Husband of care home resident says new visiting plans are ‘too little too late’

Tom Pilgrim, PA
·3-min read

A retired TV executive said he was told restrictions to protect care homes from Covid-19 had accelerated his wife’s Alzheimer’s disease, and argued that plans to allow regular visits from March are “too little too late”.

Michael Blakstad, 80, said that with the rollout of testing and coronavirus vaccines in England, the Government should be “flexible” and “more scientific” over the application of care sector rules.

His 79-year-old wife Tricia entered a south Hampshire care home in July and his visits have been largely limited to half-hour distanced interactions behind a Perspex screen while wearing a face mask.

Mr Blakstad, who has Parkinson’s and uses a wheelchair, said: “It’s a very unreal experience – she kept trying to get through the Perspex screen because she doesn’t like being cooped up and tried to get to me, and that wasn’t very nice.”

Coronavirus graphic
(PA Graphics)

He added: “The trouble that Tricia’s had is she hasn’t seen anybody except in a mask for six months, and it’s mighty difficult for someone with dementia to understand what’s going on and who is who.”

Due to entry requirements, a couple of falls requiring hospital trips and Covid cases being detected at the care home, Mr Blakstad estimated his wife had spent nine weeks in isolation overall.

Under care home guidance for England, new residents or those being discharged from hospitals should be isolated for 14 days in their room to minimise the risks to other residents.

“I’m sure that is where the real damage is done,” Mr Blakstad argued.

He added: “I believe that since everybody in the care home has been vaccinated, including the staff, and since we now have tests, I would suggest that they look very hard at whether we really need 14 days of isolation – it could be 10, it could be five.”

Mr Blakstad said he had received two doses of the Pfizer coronavirus vaccine, while his wife had been given one jab.

He added: “With vaccination, with testing, now established, then surely the ham-fisted regulations that Public Health England imposes could be looked at with a bit more subtly.”

Care home residents will be allowed to hold hands with a regular indoor visitor from March 8 under Government plans.

Visitors will be required to take a rapid coronavirus lateral flow test before entry and wear personal protective equipment (PPE).

▶ [LISTED RECORDS]:

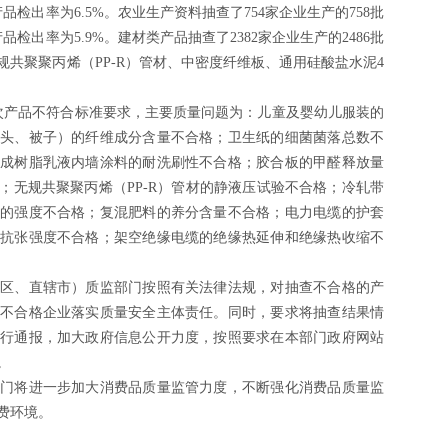
检出率为6.5%。农业生产资料抽查了754家企业生产的758批
检出率为5.9%。建材类产品抽查了2382家企业生产的2486批
共聚聚丙烯（PP-R）管材、中密度纤维板、通用硅酸盐水泥4
产品不符合标准要求，主要质量问题为：儿童及婴幼儿服装的
头、被子）的纤维成分含量不合格；卫生纸的细菌菌落总数不
成树脂乳液内墙涂料的耐洗刷性不合格；胶合板的甲醛释放量
；无规共聚聚丙烯（PP-R）管材的静液压试验不合格；冷轧带
的强度不合格；复混肥料的养分含量不合格；电力电缆的护套
抗张强度不合格；架空绝缘电缆的绝缘热延伸和绝缘热收缩不
、直辖市）质监部门按照有关法律法规，对抽查不合格的产
不合格企业落实质量安全主体责任。同时，要求将抽查结果情
行通报，加大政府信息公开力度，按照要求在本部门政府网站
。
将进一步加大消费品质量监管力度，不断强化消费品质量监
费环境。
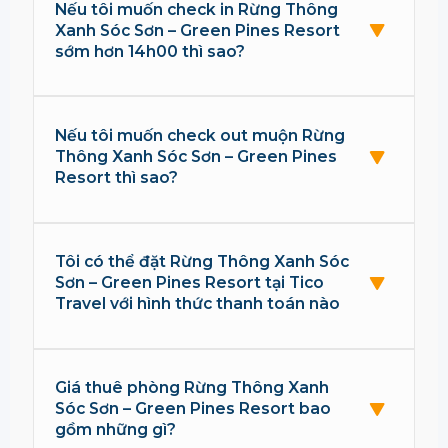
Nếu tôi muốn check in Rừng Thông
Xanh Sóc Sơn – Green Pines Resort
sớm hơn 14h00 thì sao?
Nếu tôi muốn check out muộn Rừng
Thông Xanh Sóc Sơn – Green Pines
Resort thì sao?
Tôi có thể đặt Rừng Thông Xanh Sóc
Sơn – Green Pines Resort tại Tico
Travel với hình thức thanh toán nào
Giá thuê phòng Rừng Thông Xanh
Sóc Sơn – Green Pines Resort bao
gồm những gì?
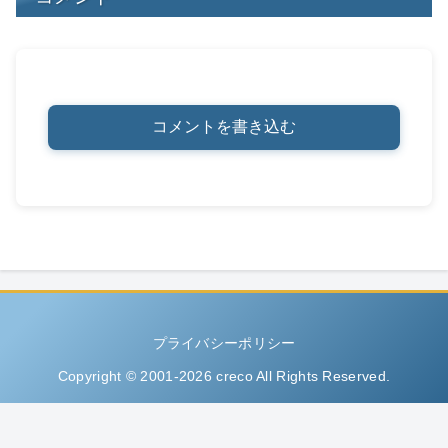
コメントを書き込む
プライバシーポリシー
Copyright © 2001-2026 creco All Rights Reserved.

▶ [ACTIONS TO TAKE]:
1. Answer these questions using the care home visiting article:
(a) How old is Michael Blakstad?
(b) How many weeks in total did he estimate his wife had spent in isolation?
(c) From what date will care home residents be allowed to hold hands with a regular indoor visitor?
2. Reproduce the passage of the care home visiting article between "Coronavirus graphic" and "to other residents.", inclusive.
You won't need the lines for anything here.

▶ [YOUR RESPONSES]:
1.
(a) 80
(b) Nine weeks
(c) March 8

2.
Coronavirus graphic
(PA Graphics)

He added: “The trouble that Tricia’s had is she hasn’t seen anybody except in a mask for six months, and it’s mighty difficult for someone with dementia to understand what’s going on and who is who.”

Due to entry requirements, a couple of falls requiring hospital trips and Covid cases being detected at the care home, Mr Blakstad estimated his wife had spent nine weeks in isolation overall.

Under care home guidance for England, new residents or those being discharged from hospitals should be isolated for 14 days in their room to minimise the risks to other residents.